=== Fragmento del texto ===

Dios Trinidad es misterio. Por mucho que nos empeñemos en explicarlo teológicamente nuestra inteligencia lógico-matemática es incapaz de sentirse satisfecha con los razonamientos que, desde hace siglos, el ser humano procura elaborar en un intento por encontrar “la solución al enigma”.
Los misterios se hacen realidad, se hacen certeza, incluso se resuelven, cuando se convierten en experiencia. Lo mismo sucede con el amor o el dolor; imposible definirlos o entenderlos si no se ha pasado por el laboratorio procesual de las entrañas.
Estas palabras parten de la experiencia y de la reflexión sencilla y vivida de nuestra comunidad. Nuestra experiencia de Dios Trinidad en la liturgia brota, efectivamente, de la expresión de nuestro carisma trinitario. En nuestra casa pensamos, vivimos, oramos “en tres”, así que el “enigma” de la Trinidad lo vamos resolviendo a medida que lo vamos viviendo. No hay otra.
El Papa Francisco ha pedido a la vida monástica femenina “verificar el ritmo de la propia jornada para evaluar si el Señor es su centro”; y también “evaluar las celebraciones comunitarias, preguntándose si son realmente un encuentro vivo con el Señor”.

=== El listado ===

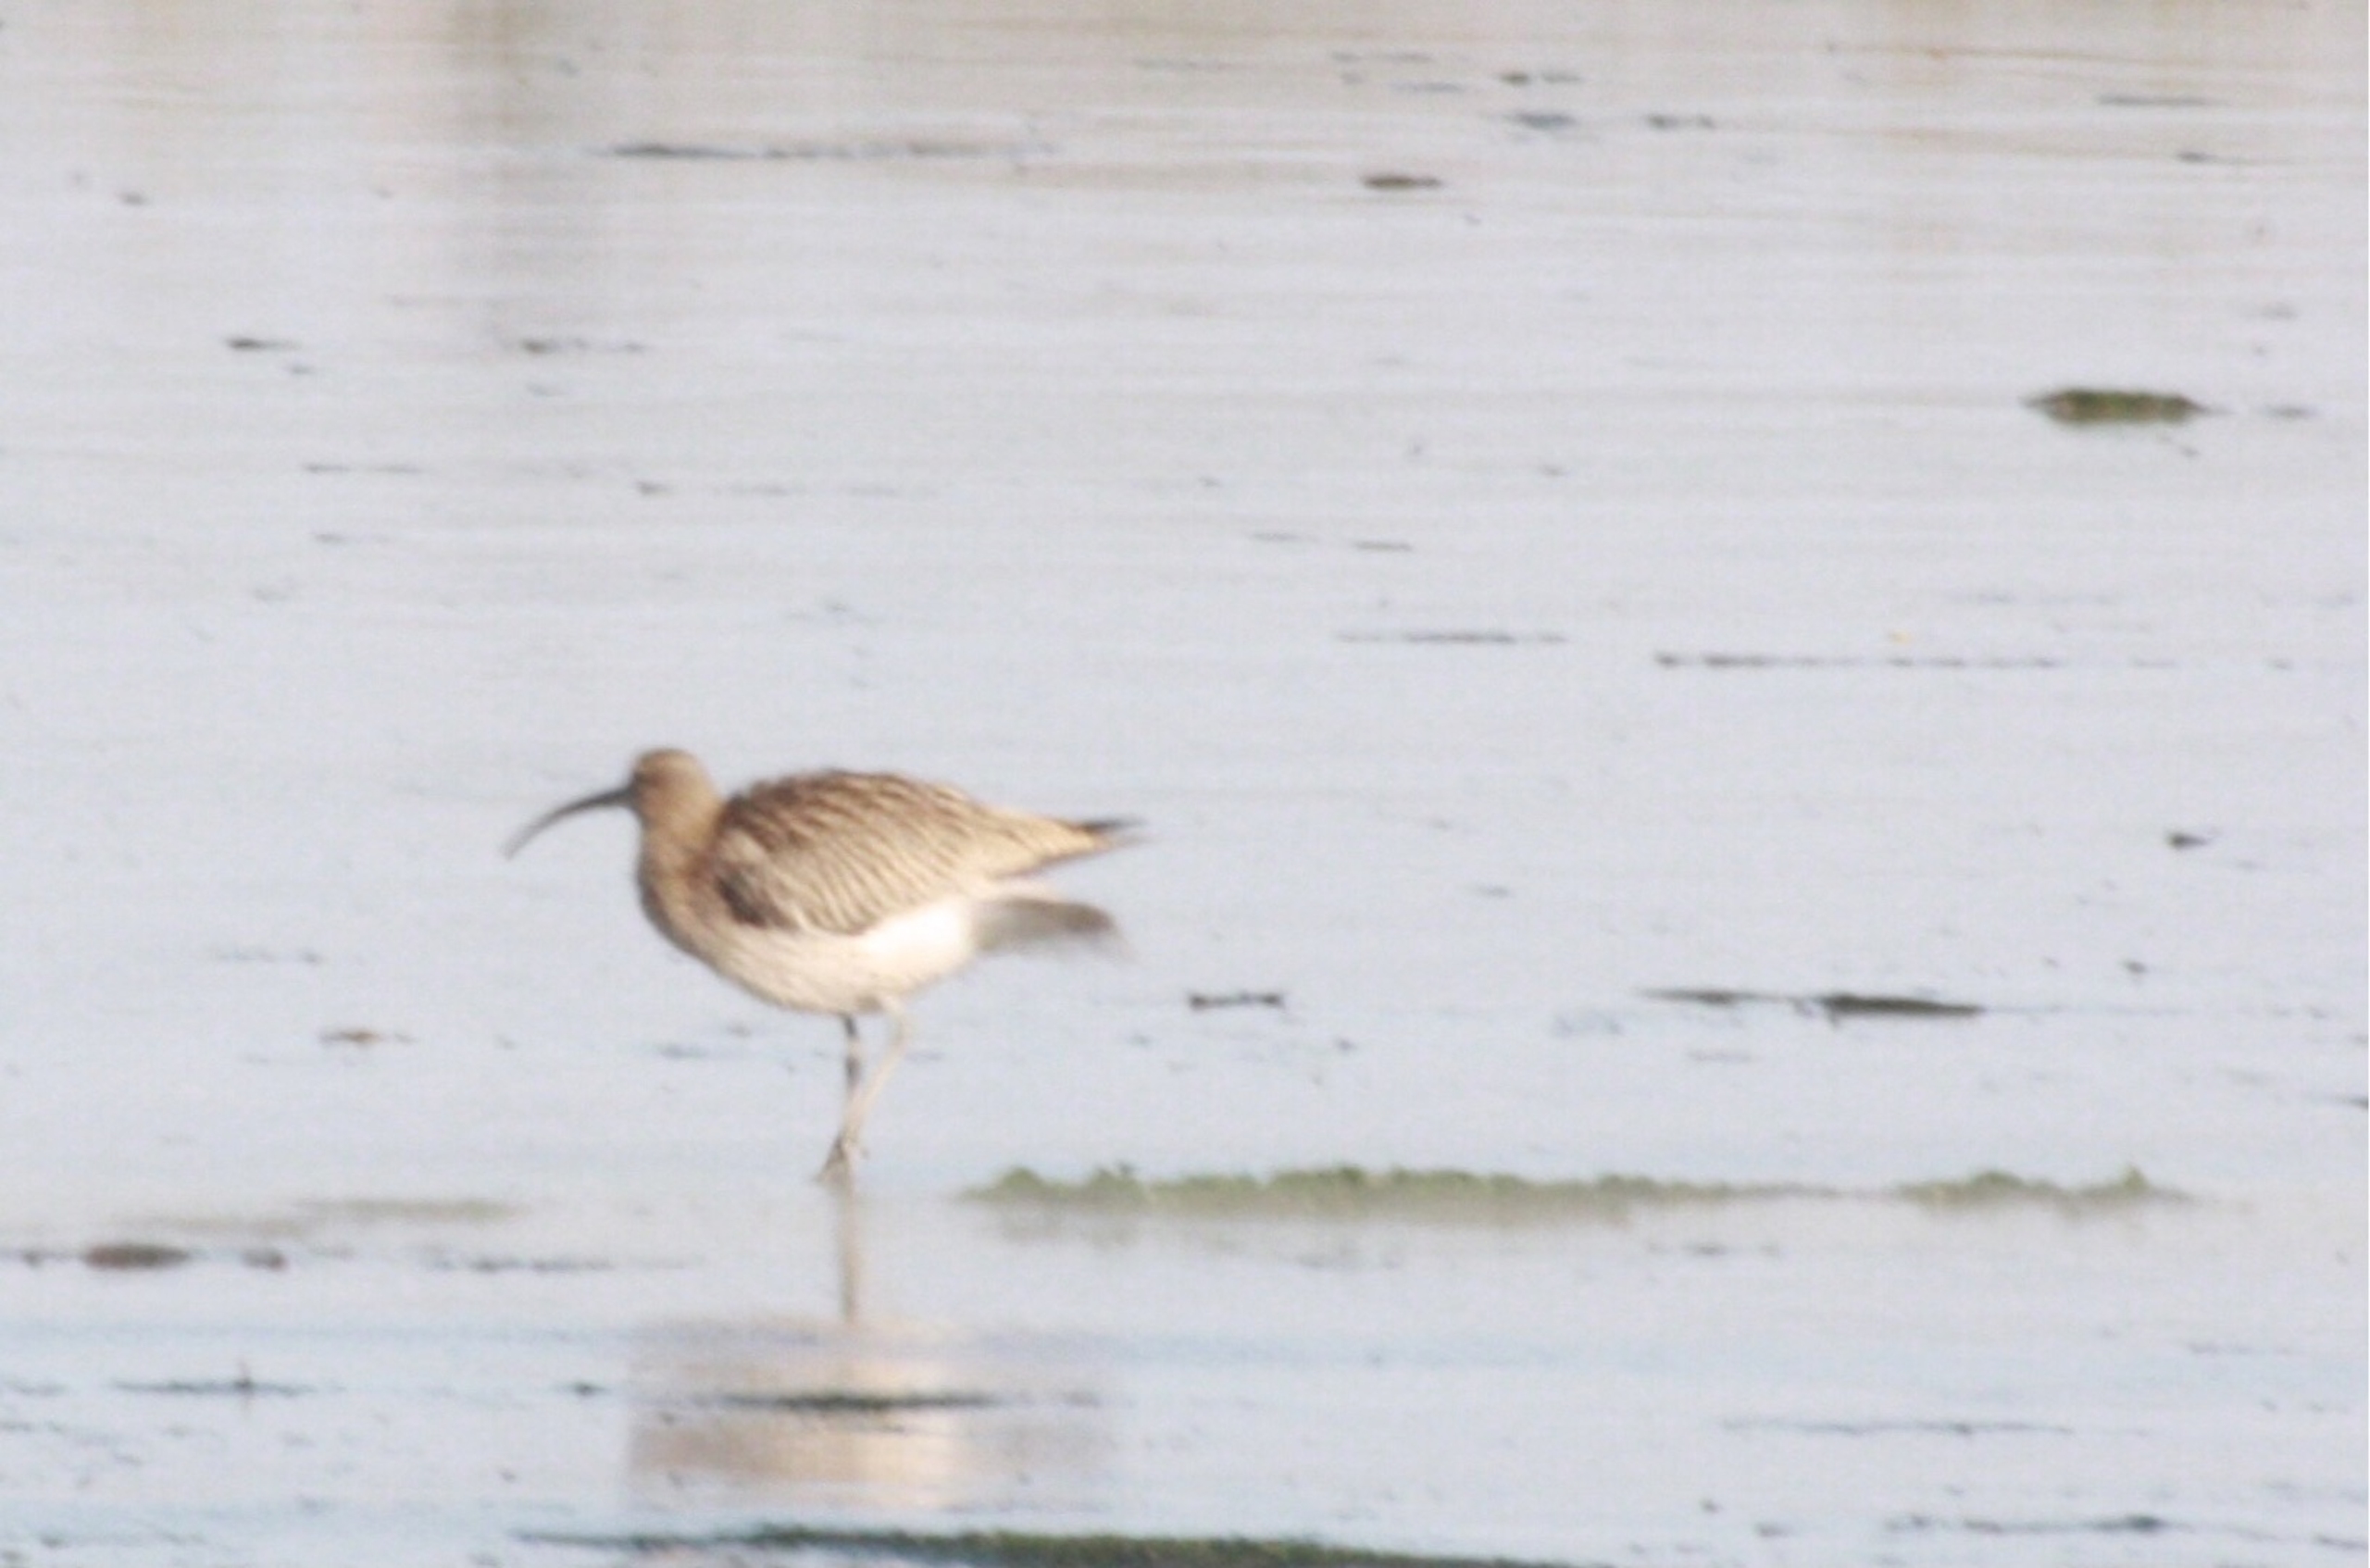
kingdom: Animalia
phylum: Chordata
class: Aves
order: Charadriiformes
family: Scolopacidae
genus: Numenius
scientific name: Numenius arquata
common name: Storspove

===

§ Ejercicio propuesto 1
¿Puedes volver a escribir todo el listado, desde la línea que contiene "phylum: Chordata" hasta el final, cambiando "genus" por "género" y sin alterar nada más?
§ Ejercicio propuesto 2
¿Cómo seguiría el texto sobre la experiencia de Dios Trinidad a partir de donde termina? Redacta la parte siguiente.
El listado no guarda relación alguna con el texto.

§ Resultado final 1
phylum: Chordata
class: Aves
order: Charadriiformes
family: Scolopacidae
género: Numenius
scientific name: Numenius arquata
common name: Storspove

§ Resultado final 2
Esto es lo realmente importante para cualquier persona que participa en la liturgia cristiana el “encuentro del orante con la Trinidad Santa” y descubrir de forma experiencial que el Señor es “nuestro único centro”.
Somos una comunidad monástica que distribuye su tiempo cronológico al ritmo de la liturgia de las Horas. Esto nos ayuda a transformar este tiempo cronos en un tiempo kairos, lo cual es mucho más creativo, comprometido y estimulante.
La liturgia, tanto las de las Horas, como la liturgia eucarística (hablamos de las liturgias que vivimos en nuestra casa cotidianamente) nos reúne en asamblea invitándonos a construirnos como Trinidad encarnada, todos con la misma dignidad, desde el recién bautizado hasta el presbítero con mayor experiencia, pasando por la humilde religiosa o el anónimo joven. Y aquí nos hacemos eco de las palabras de Dolores Aleixandre, RSCJ., biblista: “el Evangelio habla de una comunidad circular en la que alguien tiene la presidencia, pero en las que todos somos hermanos y hermanas. Me pregunto por qué tenemos tanto miedo al sueño circular y fraterno de Jesús y creo que tenemos mucha confusión entre autoridad y poder”.
Comenzar la celebración con el signo de la cruz trazado conscientemente sobre nuestro cuerpo, nos ayuda a renovar nuestra vocación cristiana, nos identifica con Hermanas y Hermanos que celebran en otros lugares y en otras situaciones, nos acerca a quienes son perseguidos porque se identifican con este signo, mártires de ayer y de hoy, nos despierta a la consciencia de que estamos haciendo presente y reposando sobre nuestro cuerpo toda la fuerza de la presencia de la Trinidad Santa: en el nombre del Padre, y del Hijo y del Espíritu Santo, dejando que fluya la energía-gracia de ese gesto en el “nosotros” comunitario que celebra. Cómo no traer al corazón que se dispone a celebrar las palabras del salmo 108, 2: “mi corazón está dispuesto, oh Dios; voy a cantar y a tocar para ti: ¡Despierta gloria mía!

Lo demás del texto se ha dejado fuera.